There is no excuse to not share this kind of data in a small team. The risk from potential leaks is small. Small teams intentionally share or have information leaked all the time, and they still manage to stay in business. The bigger risk is blindfolding the people on your team, giving them a reason to mistrust you.

Great small teams have complete freedom and are protected from outside intervention


There can be a lot of sources of outside intervention for a small team. If it's part of a big company, executives may want to intervene for many reasons. If it's externally funded, the investors may decide the best chance of getting their money back on the desired timeframe involves them making some decisions for the team.

Being shielded from such external intervention allows the team two fundamental advantages: permission to fail, and the ability to focus on long term benefits. And because a good team is made up of capable, passionate people with good judgment and intimate knowledge of the game, there is no better outside authority for deciding how to pursue the long term benefits.

Making games is certainly risky. Smart teams know that. They also know there are techniques to turn the odds in their favor. But like any field where there is uncertainty and risk, those techniques involve failing, frequently more often than succeeding. The last thing a good team needs is having the threat of termination or other side effects each time things don't work out. If they are in such an environment, that would affect the quality of the work of the team and, as a result, make it similar to the work of big teams: risk free, boring, and still likely to fail.

There are also strong factors that can pressure teams into sub-optimal decisions that bring short term benefits, at the cost of losing bigger long term benefits.

Financial pressure can easily force a team to release a game before it's ready, bringing in revenue a bit faster at the cost of longer term loss of reputation, goodwill and revenue.

Crunch might become a compelling argument for making the milestone right around the corner, at the cost of frustrating and burning out good employees who won't stick around in an environment that makes such poor decisions.

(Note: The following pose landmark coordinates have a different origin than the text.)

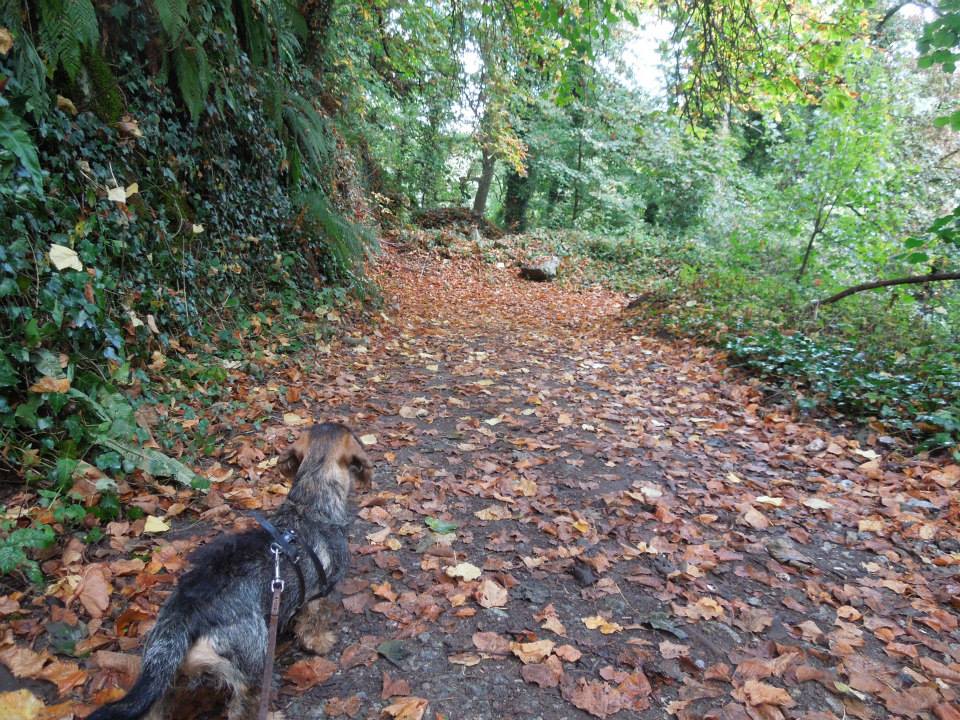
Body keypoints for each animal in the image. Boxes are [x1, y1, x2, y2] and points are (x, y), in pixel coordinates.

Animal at [90, 422, 374, 720]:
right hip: (253, 666)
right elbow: (313, 625)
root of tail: (184, 614)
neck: (309, 505)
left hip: (163, 678)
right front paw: (320, 642)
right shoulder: (321, 595)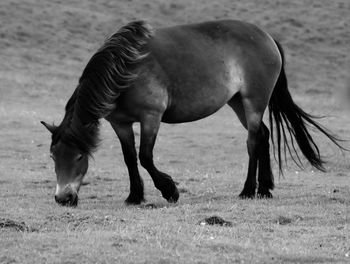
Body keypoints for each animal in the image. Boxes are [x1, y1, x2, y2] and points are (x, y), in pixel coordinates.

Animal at [40, 20, 342, 206]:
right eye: (54, 156)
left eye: (79, 157)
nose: (63, 198)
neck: (124, 70)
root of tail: (267, 36)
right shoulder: (120, 123)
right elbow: (129, 159)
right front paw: (135, 196)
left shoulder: (151, 117)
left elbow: (145, 157)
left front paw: (169, 190)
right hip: (237, 103)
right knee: (265, 136)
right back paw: (265, 189)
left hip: (254, 102)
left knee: (254, 141)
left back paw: (247, 190)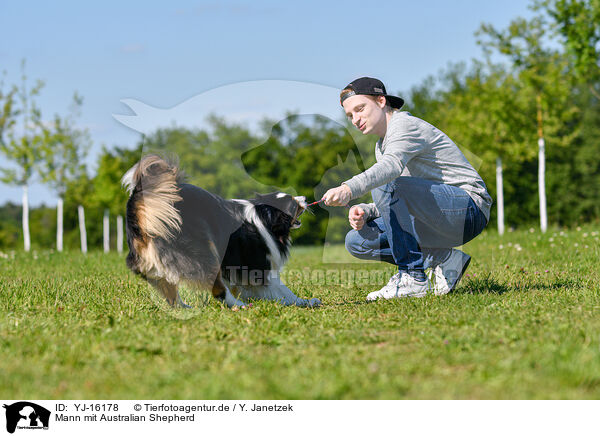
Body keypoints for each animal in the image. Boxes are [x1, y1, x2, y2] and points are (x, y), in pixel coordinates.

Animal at [120, 155, 322, 308]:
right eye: (293, 203)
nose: (305, 197)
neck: (265, 217)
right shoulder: (259, 266)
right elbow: (282, 289)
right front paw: (305, 302)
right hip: (204, 251)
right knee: (217, 289)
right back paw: (239, 306)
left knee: (170, 293)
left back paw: (185, 307)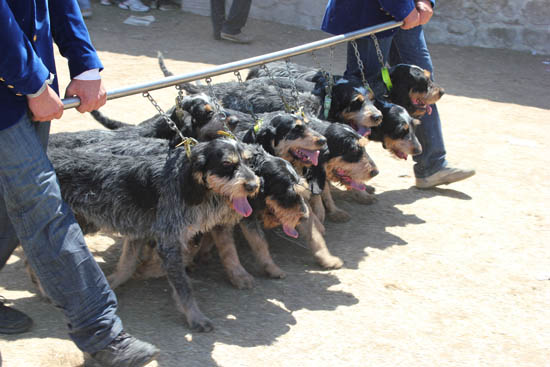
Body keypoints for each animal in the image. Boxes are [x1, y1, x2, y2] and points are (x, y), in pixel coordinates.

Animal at [47, 139, 260, 334]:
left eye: (249, 161)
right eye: (227, 164)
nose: (254, 185)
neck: (184, 182)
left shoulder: (138, 231)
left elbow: (127, 265)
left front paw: (113, 282)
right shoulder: (168, 242)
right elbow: (184, 287)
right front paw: (195, 317)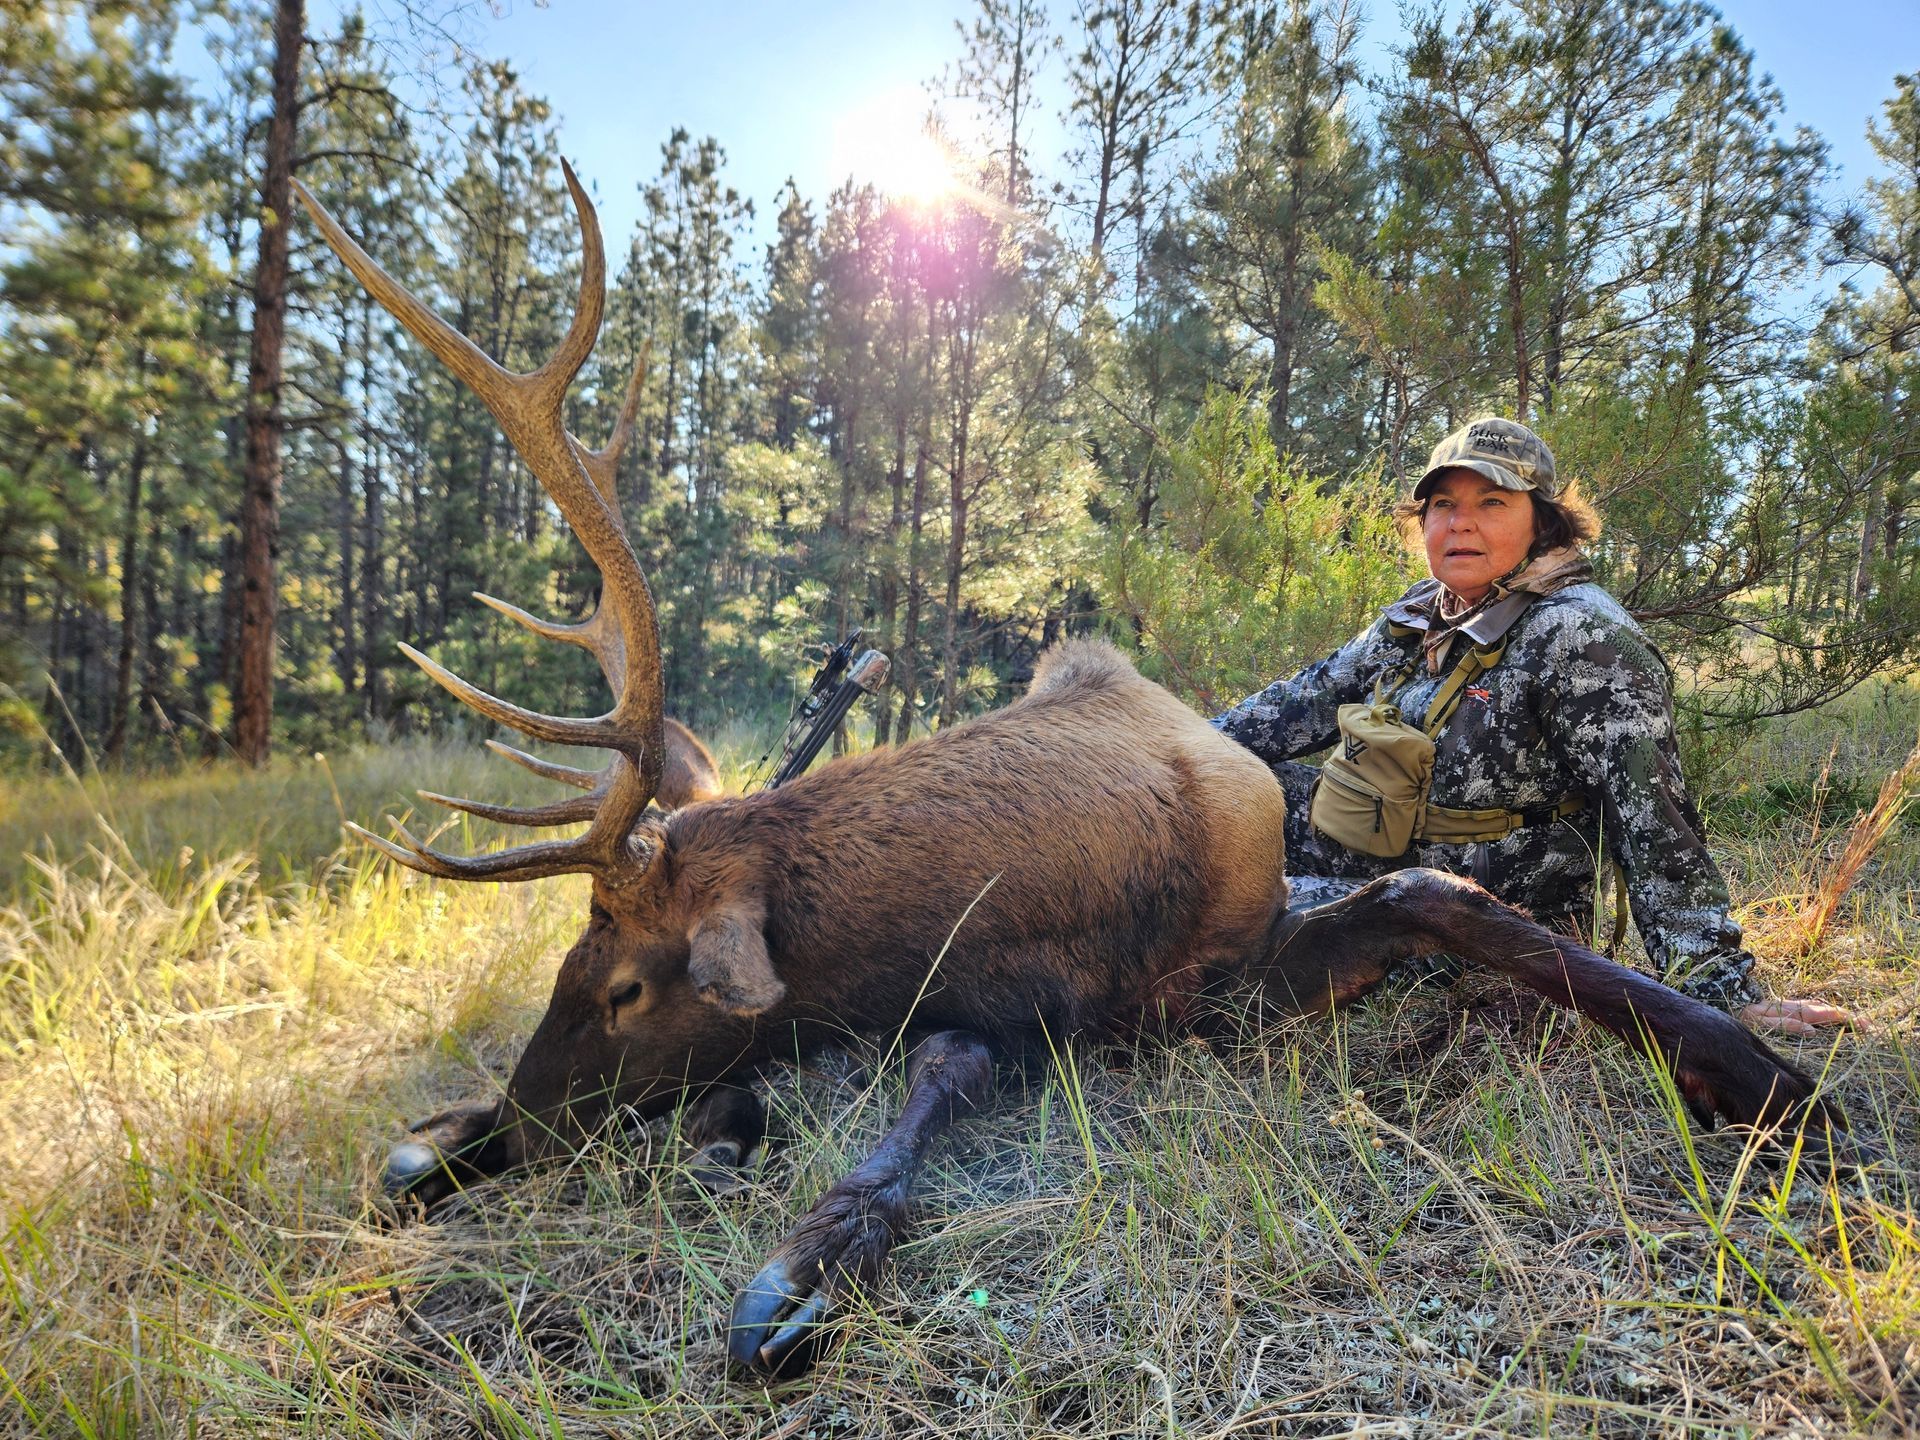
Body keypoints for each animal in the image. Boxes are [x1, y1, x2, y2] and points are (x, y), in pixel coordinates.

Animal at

Certain patterns of data-informed decisions are also short term boosts at the cost of losing longer term benefits, and they are particularly dangerous, because people wielding data usually end up gaining credibility with detached executives who don't have a long term view of the game. In the dawn of Facebook social games, good small teams knew that spamming one's friends for progression was a bad idea in the long term, despite what all the numbers back then said.

Good small teams have leadership that sets up the team in a way it can take creative risks while reducing the risk of catastrophic failure, and set up a long term view that's not distracted by fake short term benefits. In the process, they also shield the team from outside intervention that could mess all of this up.

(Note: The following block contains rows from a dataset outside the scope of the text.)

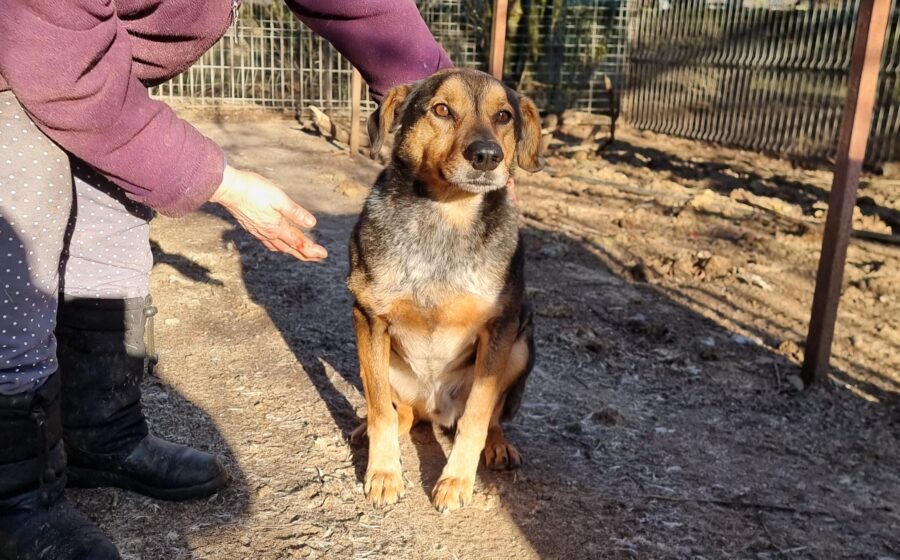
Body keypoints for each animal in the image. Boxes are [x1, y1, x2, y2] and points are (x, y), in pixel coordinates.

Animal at [347, 68, 543, 513]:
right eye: (441, 110)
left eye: (503, 116)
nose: (487, 156)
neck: (447, 214)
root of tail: (432, 410)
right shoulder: (368, 316)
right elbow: (381, 409)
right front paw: (383, 473)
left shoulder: (500, 326)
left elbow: (477, 417)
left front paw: (456, 480)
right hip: (378, 358)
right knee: (396, 409)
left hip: (521, 346)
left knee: (491, 417)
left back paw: (498, 446)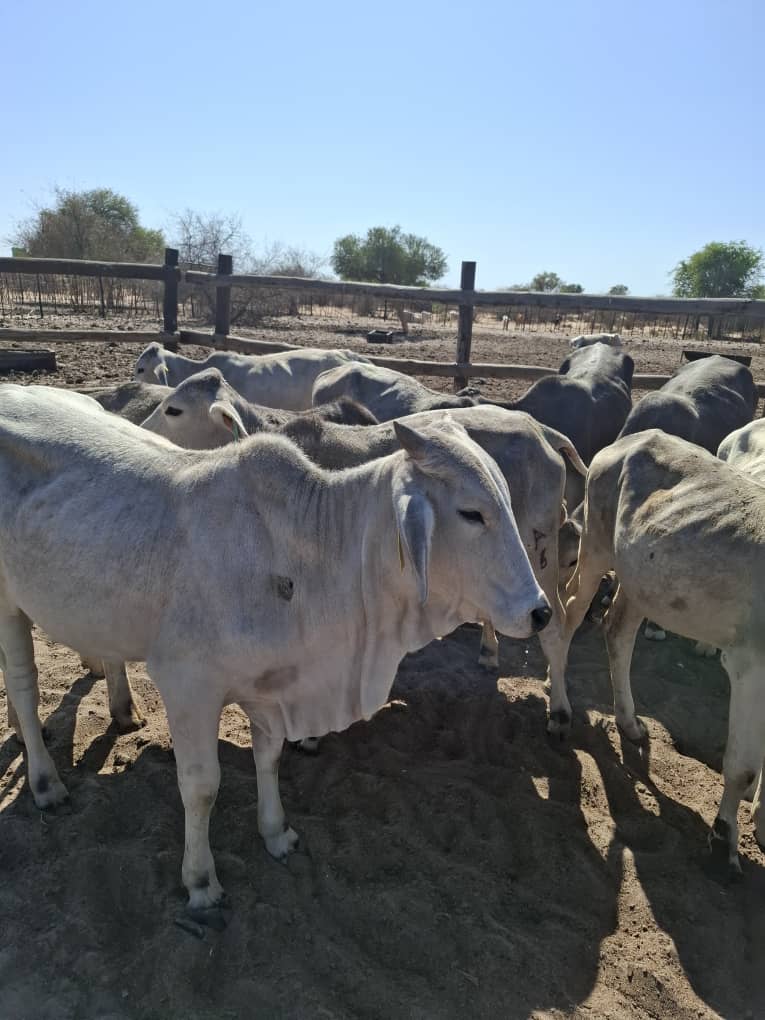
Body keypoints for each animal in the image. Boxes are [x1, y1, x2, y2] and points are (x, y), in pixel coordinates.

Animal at [0, 383, 550, 926]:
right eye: (472, 513)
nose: (540, 611)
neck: (310, 557)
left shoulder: (274, 684)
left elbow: (269, 757)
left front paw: (275, 832)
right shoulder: (187, 684)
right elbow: (201, 786)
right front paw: (201, 882)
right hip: (8, 602)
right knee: (25, 686)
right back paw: (45, 779)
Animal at [563, 426, 765, 873]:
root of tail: (627, 441)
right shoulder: (751, 666)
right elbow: (742, 767)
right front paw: (724, 840)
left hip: (642, 581)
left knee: (617, 630)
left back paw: (628, 722)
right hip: (595, 547)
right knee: (568, 615)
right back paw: (559, 709)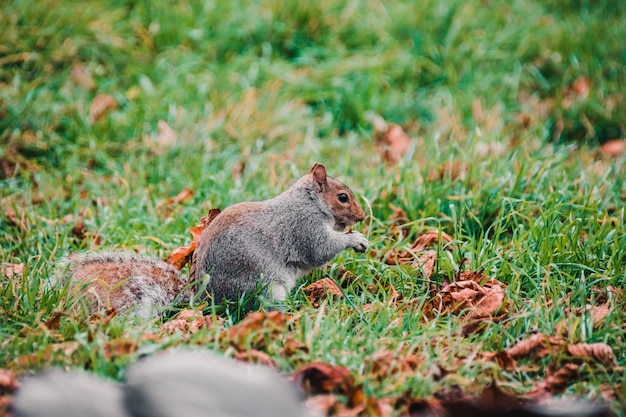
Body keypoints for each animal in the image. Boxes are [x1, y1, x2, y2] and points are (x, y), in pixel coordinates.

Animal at [59, 162, 366, 316]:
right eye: (342, 197)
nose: (362, 217)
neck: (311, 202)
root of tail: (205, 300)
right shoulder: (304, 226)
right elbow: (320, 250)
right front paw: (355, 239)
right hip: (264, 285)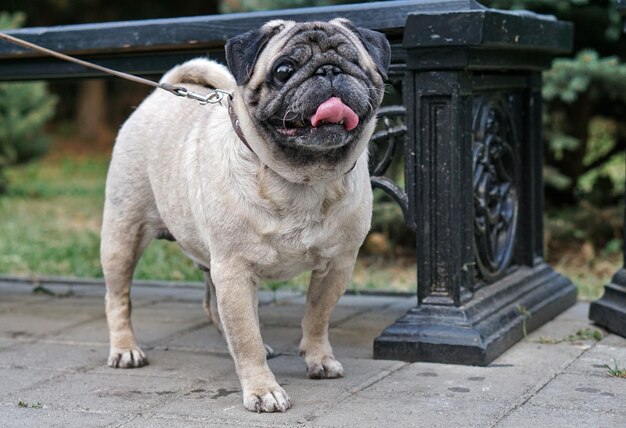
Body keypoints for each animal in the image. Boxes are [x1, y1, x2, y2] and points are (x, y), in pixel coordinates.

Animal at [100, 18, 388, 412]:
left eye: (355, 63)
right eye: (283, 71)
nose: (329, 70)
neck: (301, 178)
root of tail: (162, 93)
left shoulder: (337, 265)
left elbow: (316, 317)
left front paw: (319, 358)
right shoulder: (235, 271)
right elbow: (246, 336)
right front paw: (263, 389)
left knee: (214, 307)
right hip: (123, 234)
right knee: (118, 298)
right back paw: (125, 349)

Great small teams exist within a larger external ecosystem that provides crucial support


This may seem at odds to the previous point, but it isn't. While direct outside intervention is bad, having a good ecosystem that provides advice, help or resources as needed is important. The key point is that such help is needed and welcomed by the team and is not masquerading as help in order to exert control over the team externally.

Even if they have great T-shaped people, small teams usually don't have the diversity of good bigger teams. Feedback from people with a more detached view is limited. Or perhaps despite the skilled people on a small team, there's simply not enough of them to cover a specific area of expertise and they need outside help. While it's always possible to hire temporary outside help or council, it's far better to have such help available at any given time. The best small team I've seen was part of a bigger company with a deep bench of talent. Even though the team was completely independent, it would regularly receive outside feedback that the team recognized as extremely helpful and would regularly incorporate into their product.

Being part of a bigger company is not the only way for a small team to be in a useful ecosystem of external support. Certain indie companies and teams have very healthy attitudes of helping each other, sharing ideas, feedback and expertise, which can have a similar effect.